Canada might not be as inclusive as Canadians like to think it is.
Stories from recent years about racially-charged outbursts — like that of a woman in a Lethbridge, Alta., Denny’s this month — and a seemingly growing white nationalist movement suggest racism thrives north of the 49th parallel.
And so does research. The federal government is preparing to launch consultations on a national anti-racism strategy guided, in part, by a House of Commons committee study on combating Islamophobia and systemic discrimination and racism.
The study, published in February, presents data on police-reported and self-reported hate crimes from 2015 to 2017 and said that while the number of hate crimes reported in Canada has decreased since 2009, it rose in 2015 and again in 2016.

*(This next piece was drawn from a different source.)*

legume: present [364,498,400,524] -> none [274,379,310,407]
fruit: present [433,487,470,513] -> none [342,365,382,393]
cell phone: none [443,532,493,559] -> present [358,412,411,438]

In 2015, while the incidence of hate crimes rose by five per cent, the incidence of hate crimes against Muslims rose by 61 per cent.

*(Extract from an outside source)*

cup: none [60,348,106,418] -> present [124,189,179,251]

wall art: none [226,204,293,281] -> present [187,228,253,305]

“Data regarding the motivation behind hate crimes indicated a five per cent rise in the number of incidents motivated by hate of a race or ethnicity,” the report says, “which represented ‘close to half of all hate crimes reported to the police in 2015.'”

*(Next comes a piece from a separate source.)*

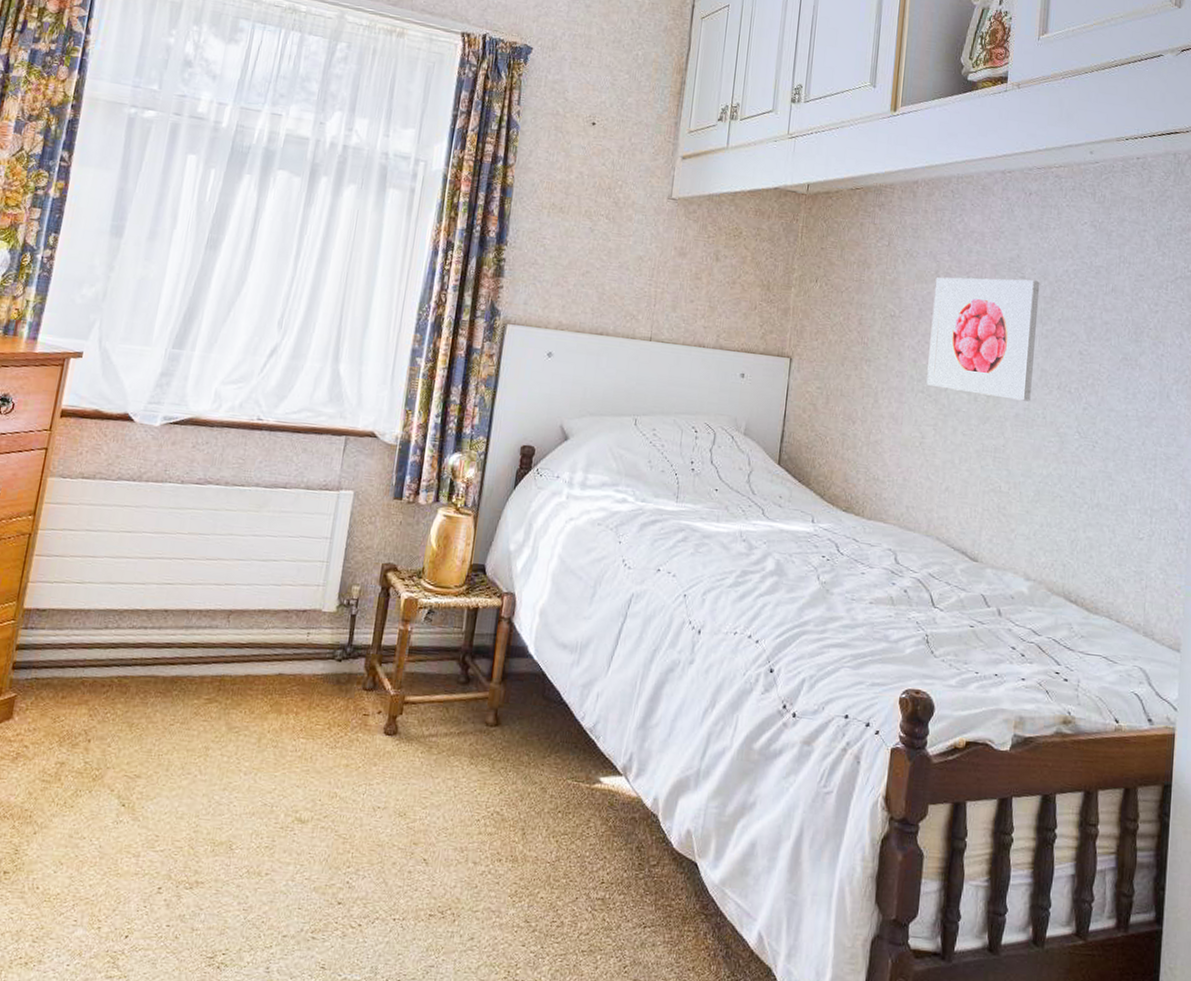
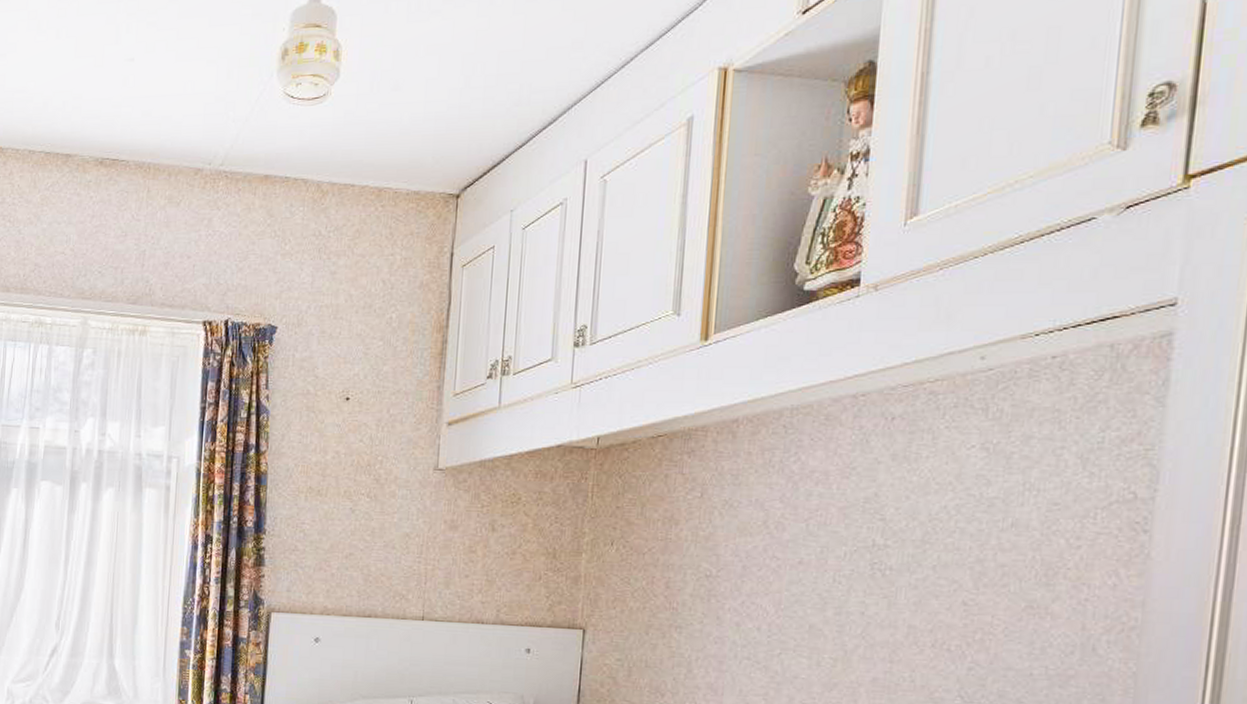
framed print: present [926,277,1040,402] -> none [753,521,907,663]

In 2016, the number of hate crimes reported increased by another three per cent, although, the study points out, the number of incidents motivated by race or ethnicity decreased slightly that year.
The study includes a list of recommendations divided into categories like law enforcement, education and training, Indigenous affairs and interfaith and intercultural dialogue.
It exposes an “increasing public climate of hate and fear” in Canada and presses the government to quell it.
It urges the government to work with police on sensitivity training, to condemn systemic racism and religious discrimination, and to remove unconscious bias in proposed policies, programs, and decisions.
It stresses the need to update Canada’s previous action plan against racism and expand it to include religious discrimination, and it recommends that Jan. 29 be designated as a National Day of Remembrance and Action on Islamophobia.
Because, as MP Greg Fergus, president of the Canadian Caucus of Black Parliamentarians said after a Liberal caucus meeting, “systemic racism exists in Canada…We’re much better than other societies around the world, but…we still have our flaws.”